Oxiteno proposes to these firms that it conduct the ethoxylation for them in Pasadena and then ship the more benign finished products at much lower cost.
Otherwise, the firm plans to continue doing what it already does well: Create nonionic surfactants and other alkoxylated products for many specific applications. Oxiteno already has a slate of 50 products queued up to be made in Pasadena, Parolin says.
For example, the plant will be the only Gulf Coast producer of polysorbates, nonionic surfactants made by ethoxylating sorbitan and esterifying the resulting molecule with fatty acids. Polysorbates act as emulsifiers in foods and cosmetics.
Parolin also points to the firm’s line of ethylene oxide-propylene oxide copolymers used to separate, or “break,” oil-water emulsions in the oil field. The firm developed the copolymers at its labs in Brazil. Now produced in Mexico, they will soon be made in the U.S.
Even with seeding from its Latin American plants, Oxiteno will have to work to find customers for the new plant’s output, Gallagher, the consultant, cautions. How it finds them could make the difference between success and failure. “Will they sell on price alone?” he asks. “Or can they provide service improvements and logistics efficiencies?”
To help on the service side, in late 2016, Oxiteno opened a lab where it is adapting its products to U.S. needs. Located in a science business incubator at the University of Southern Mississippi in Hattiesburg, the facility includes a pilot plant where Oxiteno does small-scale alkoxylation.
The lab is run by Kip Sharp, who earned his Ph.D. in polymer science and engineering at the university. He’s one of many people whom Oxiteno recruited—in his case from rival Sasol—to build up its U.S. presence.
Sharp says Oxiteno initially sought to put the lab in Texas but was eventually attracted to the Mississippi incubator and its “plug and play” facilities.
The lab has seven employees, all M.S. and Ph.D. scientists. Among their jobs, Sharp says, are deformulation of finished products to analyze ingredients and development of specialty alkoxylates or blends. The lab also handles sophisticated application work, such as testing blends of surfactants and agricultural actives for their stability in soil.
Sharp tries to offer fast response to customers. He recalls receiving an urgent inquiry after Hurricane Harvey from a company that couldn’t get an alkoxylated oil-field chemical it desperately needed. The Hattiesburg lab made a sample in two days, Sharp says, and a week later Oxiteno had scaled up production at one of its Latin American facilities.
Oxiteno has come a long way in the U.S. since buying an idle vitamin E plant six years ago.

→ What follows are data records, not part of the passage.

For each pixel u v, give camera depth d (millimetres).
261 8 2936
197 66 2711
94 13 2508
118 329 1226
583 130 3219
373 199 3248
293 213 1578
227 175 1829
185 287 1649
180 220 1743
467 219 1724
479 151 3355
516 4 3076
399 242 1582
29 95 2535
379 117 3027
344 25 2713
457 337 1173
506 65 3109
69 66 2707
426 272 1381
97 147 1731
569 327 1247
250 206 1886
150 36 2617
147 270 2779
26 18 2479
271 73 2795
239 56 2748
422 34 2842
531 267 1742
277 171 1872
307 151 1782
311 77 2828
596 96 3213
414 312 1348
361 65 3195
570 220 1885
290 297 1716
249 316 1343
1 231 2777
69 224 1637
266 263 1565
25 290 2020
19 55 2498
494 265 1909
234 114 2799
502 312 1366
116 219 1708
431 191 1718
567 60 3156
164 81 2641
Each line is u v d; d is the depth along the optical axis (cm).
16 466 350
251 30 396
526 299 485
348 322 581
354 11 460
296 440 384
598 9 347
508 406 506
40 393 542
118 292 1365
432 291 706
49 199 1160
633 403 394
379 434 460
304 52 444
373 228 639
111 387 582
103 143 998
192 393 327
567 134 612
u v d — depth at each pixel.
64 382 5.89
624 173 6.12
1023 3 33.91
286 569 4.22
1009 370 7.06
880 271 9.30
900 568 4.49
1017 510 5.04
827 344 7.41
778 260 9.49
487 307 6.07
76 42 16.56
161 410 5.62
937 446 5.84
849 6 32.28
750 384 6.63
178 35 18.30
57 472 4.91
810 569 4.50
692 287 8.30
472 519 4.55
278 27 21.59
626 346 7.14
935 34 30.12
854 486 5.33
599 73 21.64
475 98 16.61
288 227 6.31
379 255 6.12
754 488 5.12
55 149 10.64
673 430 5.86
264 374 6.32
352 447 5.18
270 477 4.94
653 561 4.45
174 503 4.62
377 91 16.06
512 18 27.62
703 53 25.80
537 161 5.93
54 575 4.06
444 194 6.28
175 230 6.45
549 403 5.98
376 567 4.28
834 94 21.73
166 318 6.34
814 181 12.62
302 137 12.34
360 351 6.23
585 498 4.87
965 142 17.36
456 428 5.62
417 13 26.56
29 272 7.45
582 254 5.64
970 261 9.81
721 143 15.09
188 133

Today, the firm employs about 110 people in the U.S., Parolin says. And it’s about to open a huge facility that could bring in $200 million in annual sales.
Gallagher, the consultant, isn’t surprised at the progress. Oxiteno reminds him of another Brazilian firm, Natura Cosméticos, that similarly conquered its home country. Natura broke out internationally last year with the acquisition of the Body Shop, a personal care products chain, for more than $1 billion.
“I take very seriously the Naturas and Oxitenos of the world,” Gallagher says. “They are a force to be reckoned with in South America. It’s only a matter of time before these companies establish a bigger presence globally.”